Separado por 10 metros e três computadores, divido a questão com meu antenado e querido repórterindie Braulio Lorentz:
MM diz:
Qual sua opinião sobre Lulu Santos?
Braulio diz:
Gosto muito.
Braulio diz:
Mas para mim é como Fabio Junior.
Braulio diz:
Meus pais ouviam muito.
Braulio diz:
Muito.
Braulio diz:
E sempre achei bom.
Fico feliz quando meu repórterindie me surpreende. Ainda que, logo depois....
MM diz:
E o que você achou da Mallu Magalhães no Faustão?
Braulio diz:
Não vi.
Braulio diz:
Até minha mãe me perguntou se eu vi.
MM diz:
O que você achou dessa atitude nada indie?
Braulio diz:
Quem disse que ela é indie?
Braulio diz:
Agora estou travado.
Braulio diz:
Não sei o que você vai colar na sua coluna.
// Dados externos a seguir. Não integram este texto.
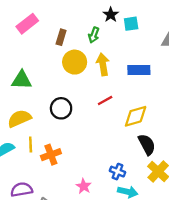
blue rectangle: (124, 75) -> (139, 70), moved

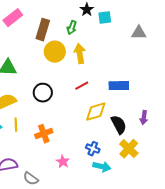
brown rectangle: (61, 37) -> (43, 30), size x1.5
blue rectangle: (139, 70) -> (119, 86), moved
yellow diamond: (136, 116) -> (96, 112), moved
orange cross: (51, 155) -> (44, 134), moved

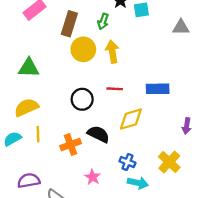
red line: (82, 86) -> (115, 89), turned 32
black circle: (43, 93) -> (82, 99), moved
black semicircle: (119, 125) -> (98, 134), moved, turned -36

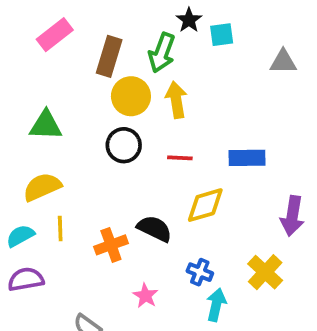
green arrow: (103, 21) -> (162, 53), size x1.5
black circle: (82, 99) -> (124, 145), moved
purple arrow: (187, 126) -> (292, 216), size x1.5
purple semicircle: (29, 181) -> (26, 279), moved
cyan arrow: (138, 183) -> (216, 305), turned -90

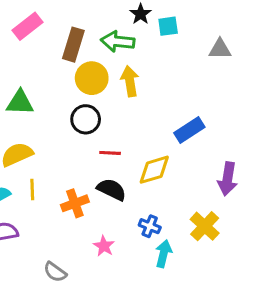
green arrow: (162, 53) -> (118, 41), turned 76
red line: (180, 158) -> (110, 153), moved
blue rectangle: (247, 158) -> (189, 130), turned -32

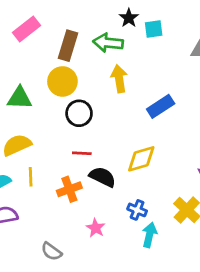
yellow circle: (92, 78) -> (62, 81), moved
blue rectangle: (189, 130) -> (161, 106), moved
red line: (110, 153) -> (82, 153), moved

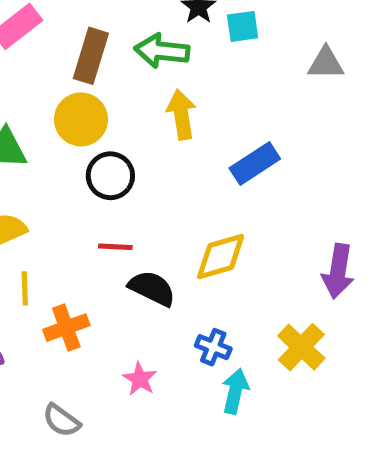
orange cross: (69, 189) -> (66, 328), moved

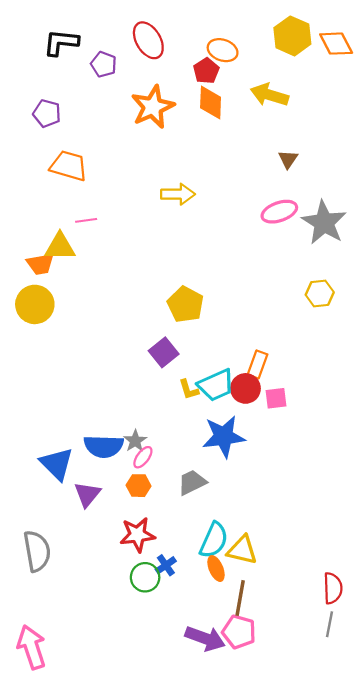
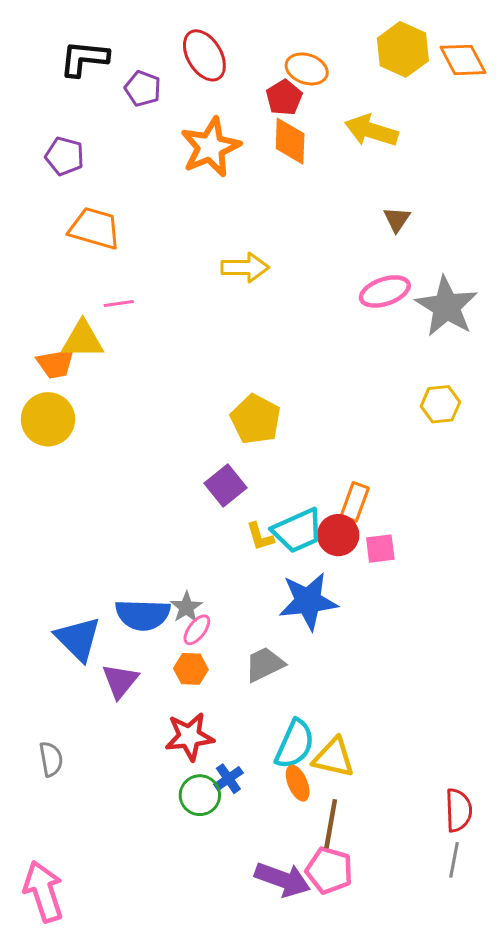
gray semicircle: (37, 551) -> (51, 759), size x0.6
Voltando. Pois Lulu Santos não se ajuda. Descola-se, em discurso, da garotada, embora suas guitarras, levadas e arranjos sejam endereçados ao pop-rock. E olha que Lulu, em seu castelo de rei tropical, não chega à arrogância juvenil de Ed Motta, dado a discursos complexos sobre tortas, vinhos, cervejas de rolha, chás ou qualquer intérprete sombrio da black music que só ele conhece. A postura de Lulu é mais de outsider da obviedade reinante e das unanimidades. Mas nem isso é categoricamente definitivo. Os rompantes de Lulu, as entrevistas concedidas a contragosto, nas quais expõe sua insatisfação com contextos, direções e pautas, o sumiço das hostes independentes e o apego à sua independência artística e pessoal colaram nele um artista do passado. Algo que suas excepcionais baladas, de vísceras jorrando sangue pop, teimam em contrapor seu próprio mondo cane.
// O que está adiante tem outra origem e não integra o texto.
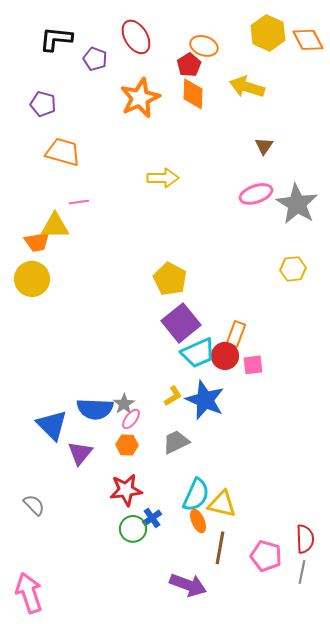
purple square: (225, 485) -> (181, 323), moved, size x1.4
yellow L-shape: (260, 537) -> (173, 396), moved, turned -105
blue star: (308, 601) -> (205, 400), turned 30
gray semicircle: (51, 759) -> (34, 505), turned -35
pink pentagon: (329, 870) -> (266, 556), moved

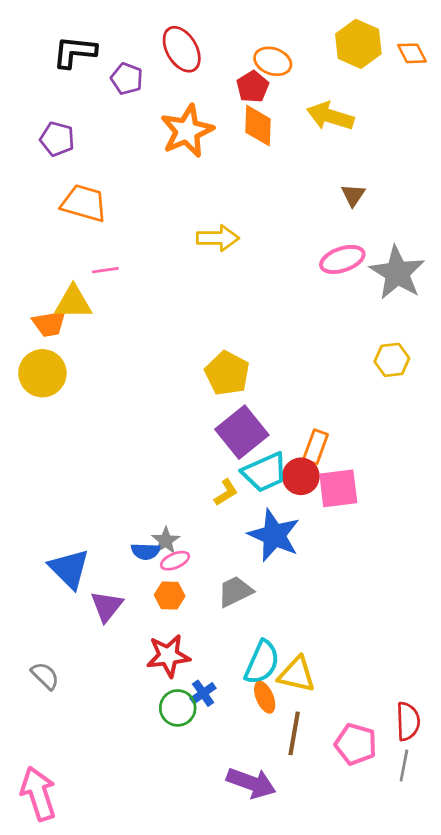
orange diamond: (308, 40) -> (412, 53), size x0.7
pink square: (253, 365) -> (338, 488), size x1.5
yellow L-shape: (173, 396) -> (226, 492), moved
blue semicircle: (95, 409) -> (146, 551), moved, size x0.6
pink ellipse: (131, 419) -> (175, 561), turned 30

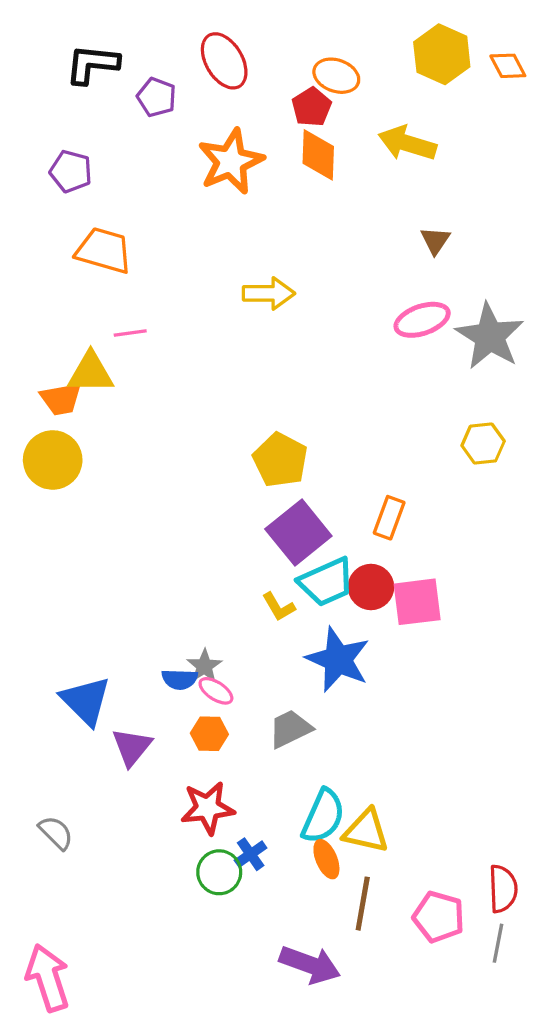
orange rectangle: (316, 447) -> (389, 518), moved
yellow L-shape: (226, 492) -> (279, 607), turned 92
pink ellipse: (175, 561) -> (216, 691), turned 56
Diferentemente de Ana Carolina, que se fia nas tramas da Globo para pôr suas músicas à apreciação popular, Lulu nem precisava de uma coletânea Novelas para se sustentar neste bólido desgovernado que é o mercado fonográfico nacional. Tal lançamento só se justifica para a gravadora que o lançou. Para Lulu é mais um disco a ser abatido nas Lojas Americanas a R$ 10. Pelas mesmas pessoas. As que o acompanham do Morro da Urca, do Circo Voador, da Mamão com Açúcar.
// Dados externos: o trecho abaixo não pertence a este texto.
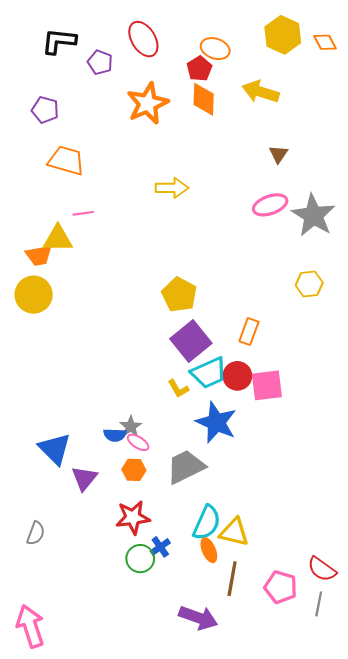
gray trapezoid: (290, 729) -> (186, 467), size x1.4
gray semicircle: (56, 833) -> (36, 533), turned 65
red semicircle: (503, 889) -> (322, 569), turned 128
Com o fim de semana passado entre sinfonias emocionantes de choro humano e a voz elegante da cantora americana Melody Gardot (www.myspace.com/melody), começo a semana com o primeiro disco solo do cantor e compositor carioca Daniel Lopes (Mais e mais refrões). O ex-líder do grupo Reverse é autor de um dos hits pop mais violentamente abandonados da história recente de nossa música, um sucesso perdido em algum HD: É, lá vem você. Junta-se a Tanto faz, outra doce canção esquecida, do saudoso Liô Mariz (Som da Rua).